Démission pour formation : conditions et droit au chômage

Démissionner pour se reconvertir peut ouvrir droit au chômage, sous conditions strictes : 5 ans d'ancienneté, projet validé par une commission paritaire.

Démissionner pour se reconvertir peut ouvrir droit au chômage, sous conditions strictes : 5 ans d'ancienneté, projet validé par une commission paritaire.

Introduction

Quitter un emploi stable pour se former à un nouveau métier représente un choix engageant. Depuis quelques années, ce choix peut être sécurisé financièrement, à condition de respecter un parcours de validation strict, en amont même de la démission.

Les conditions d’ancienneté requises

Pour prétendre à ce dispositif, le salarié doit justifier d’au moins 5 années d’activité salariée continue, soit environ 1 300 jours travaillés, au cours des 60 mois précédant sa démission, que ce soit auprès d’un seul employeur ou de plusieurs successivement.

Un projet de reconversion solide et documenté

Le salarié doit également disposer d’un projet de reconversion professionnelle réel et documenté, nécessitant le suivi d’une formation qualifiante. Ce projet ne peut pas se limiter à une intention vague : il doit s’appuyer sur des éléments concrets démontrant sa cohérence.

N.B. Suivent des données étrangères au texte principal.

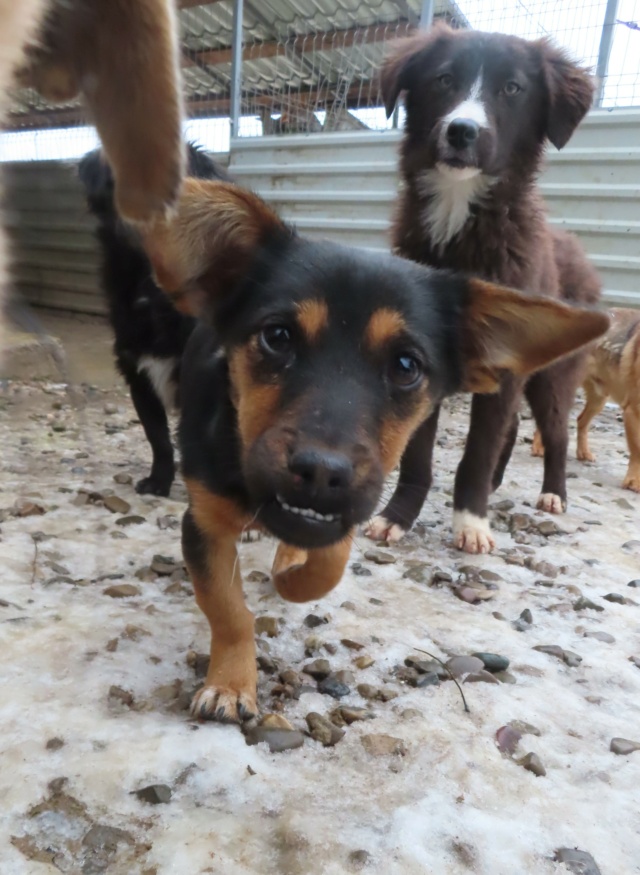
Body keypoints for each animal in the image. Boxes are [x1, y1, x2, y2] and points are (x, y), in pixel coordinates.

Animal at [142, 180, 608, 724]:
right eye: (276, 336)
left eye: (406, 366)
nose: (320, 473)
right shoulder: (202, 522)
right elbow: (227, 608)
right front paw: (231, 685)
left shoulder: (351, 505)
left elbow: (327, 563)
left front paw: (292, 580)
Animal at [372, 25, 604, 556]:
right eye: (443, 79)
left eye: (512, 88)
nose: (462, 131)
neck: (460, 217)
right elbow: (418, 453)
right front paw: (398, 517)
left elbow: (478, 448)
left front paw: (471, 521)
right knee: (513, 426)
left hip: (553, 376)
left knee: (555, 433)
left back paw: (553, 493)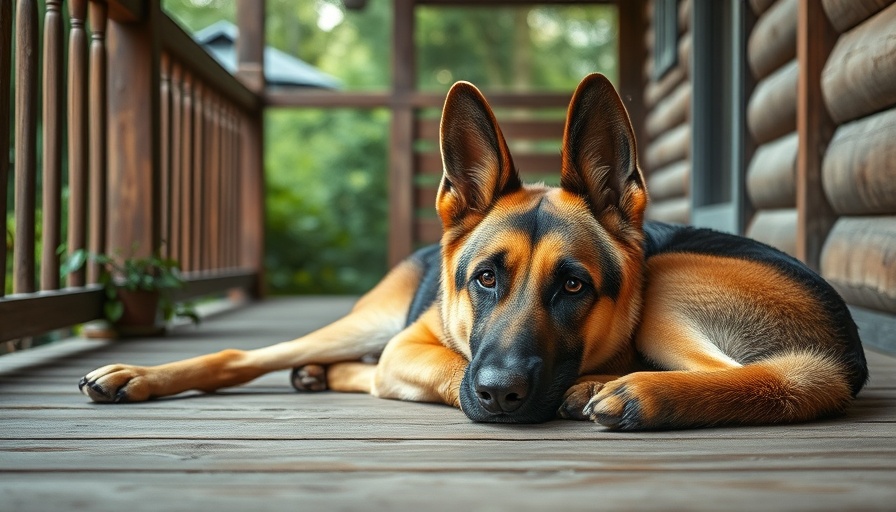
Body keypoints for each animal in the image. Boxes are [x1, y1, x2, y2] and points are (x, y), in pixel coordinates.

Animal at [82, 75, 868, 428]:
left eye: (575, 287)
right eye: (485, 279)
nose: (500, 395)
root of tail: (843, 356)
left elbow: (419, 372)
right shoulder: (414, 343)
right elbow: (426, 368)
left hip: (671, 282)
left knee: (775, 382)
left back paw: (635, 390)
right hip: (368, 320)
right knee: (250, 355)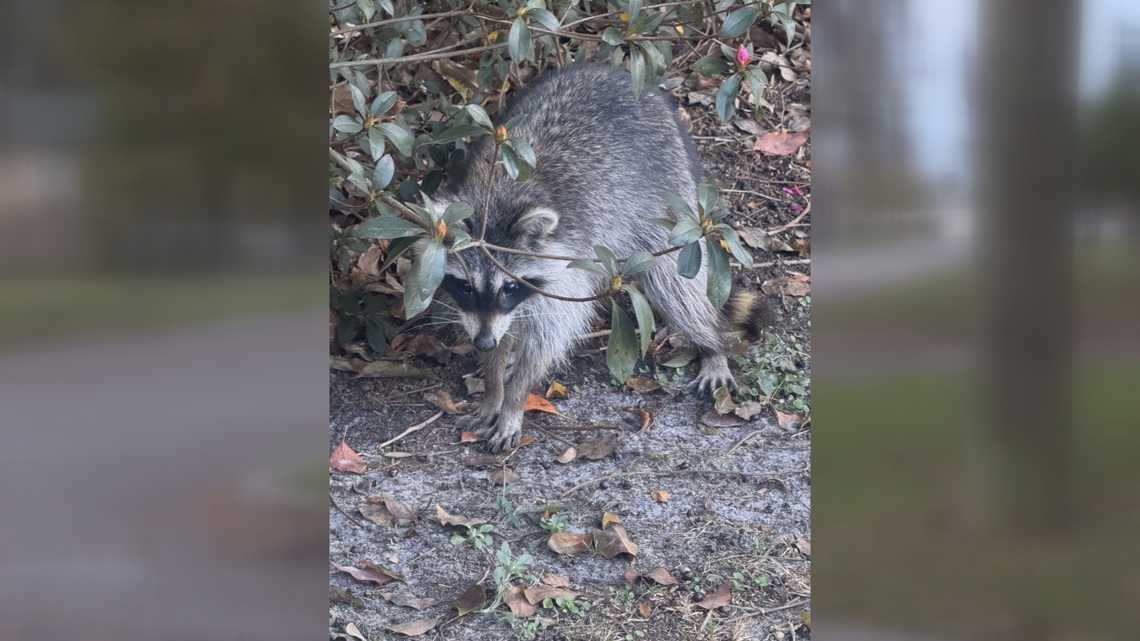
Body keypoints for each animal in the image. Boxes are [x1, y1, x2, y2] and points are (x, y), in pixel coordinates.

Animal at [429, 64, 766, 452]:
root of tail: (620, 74)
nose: (483, 342)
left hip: (670, 197)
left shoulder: (567, 268)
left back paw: (711, 345)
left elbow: (548, 338)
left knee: (675, 287)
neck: (498, 197)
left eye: (509, 287)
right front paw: (494, 386)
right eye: (466, 288)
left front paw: (513, 401)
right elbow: (501, 332)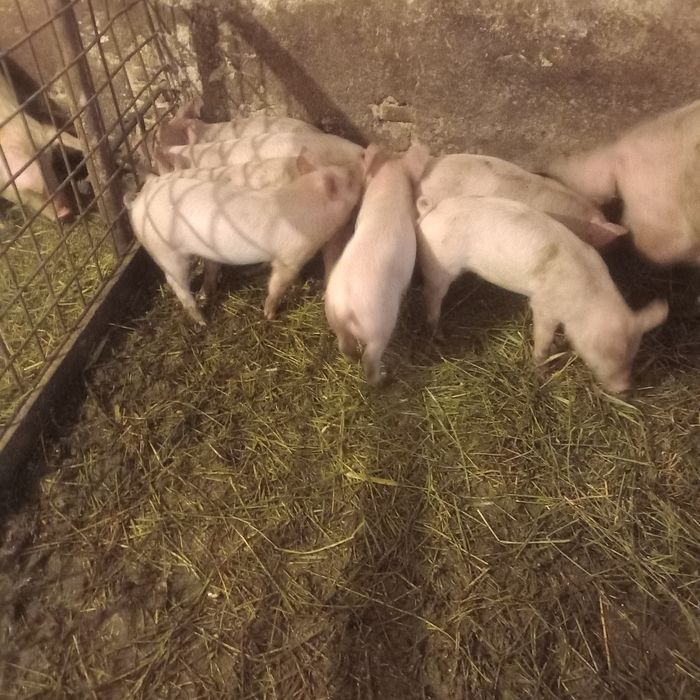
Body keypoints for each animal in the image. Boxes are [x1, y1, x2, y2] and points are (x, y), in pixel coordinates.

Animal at [125, 150, 363, 326]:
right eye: (350, 180)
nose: (360, 163)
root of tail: (137, 203)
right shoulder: (290, 257)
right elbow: (278, 284)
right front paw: (269, 314)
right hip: (166, 252)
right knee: (177, 284)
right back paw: (203, 321)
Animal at [325, 143, 431, 385]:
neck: (388, 191)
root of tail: (345, 306)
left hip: (333, 318)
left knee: (344, 345)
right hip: (379, 325)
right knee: (370, 359)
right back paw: (383, 378)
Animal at [416, 195, 668, 393]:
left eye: (633, 355)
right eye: (604, 358)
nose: (624, 390)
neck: (586, 299)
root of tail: (431, 208)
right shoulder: (544, 306)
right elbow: (542, 340)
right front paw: (542, 374)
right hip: (439, 267)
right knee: (431, 297)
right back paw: (438, 335)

La validation préalable, étape incontournable

Point crucial : ce projet doit être validé par une commission paritaire interprofessionnelle régionale avant même la remise de la lettre de démission. Démissionner sans attendre cette validation prive définitivement le salarié du bénéfice des allocations chômage au titre de ce dispositif spécifique.

Le déroulé complet de la démarche

Le processus comprend six étapes : la construction du projet de reconversion, sa validation par la commission compétente, l’attente de la décision d’approbation, la remise de la lettre de démission dans le respect du préavis légal applicable, l’inscription à France Travail dans les 6 mois suivant le départ, puis le démarrage effectif de la formation.

Les droits pendant et après la formation

Une fois le projet validé et la démission effective, le salarié peut percevoir l’allocation de retour à l’emploi pendant et après sa formation, sous réserve de maintenir son inscription à France Travail et de suivre effectivement le cursus prévu. Les droits accumulés au titre du compte personnel de formation peuvent également être mobilisés pour financer tout ou partie du parcours.

Sécuriser son projet de reconversion

Construire un dossier solide susceptible d’obtenir la validation de la commission paritaire régionale constitue l’étape déterminante de cette démarche. Notre expertise en droit du travail accompagne cette préparation.

En résumé

  • Cinq années d’ancienneté salariée sont exigées au cours des 60 derniers mois.
  • Le projet de reconversion doit être validé par une commission paritaire avant la démission.
  • Le préavis légal doit être respecté malgré la validation obtenue.
  • L’ARE et les droits CPF peuvent tous deux financer la période de formation.

Questions fréquentes

Combien d'ancienneté faut-il pour démissionner pour une formation ?
Le salarié doit justifier d'au moins 5 années d'activité salariée continue, soit environ 1 300 jours travaillés, au cours des 60 mois précédant sa démission, auprès d'un seul employeur ou de plusieurs successivement.
Faut-il valider son projet avant de démissionner ?
Oui, impérativement. Le projet de reconversion doit être validé par une commission paritaire interprofessionnelle régionale avant même la remise de la lettre de démission. Démissionner avant cette validation fait perdre le bénéfice des allocations chômage.
Le CPF peut-il financer cette formation ?
Oui, les droits acquis au titre du compte personnel de formation peuvent être mobilisés pour financer tout ou partie du parcours de reconversion, en complément ou indépendamment de l'allocation de retour à l'emploi perçue pendant la formation.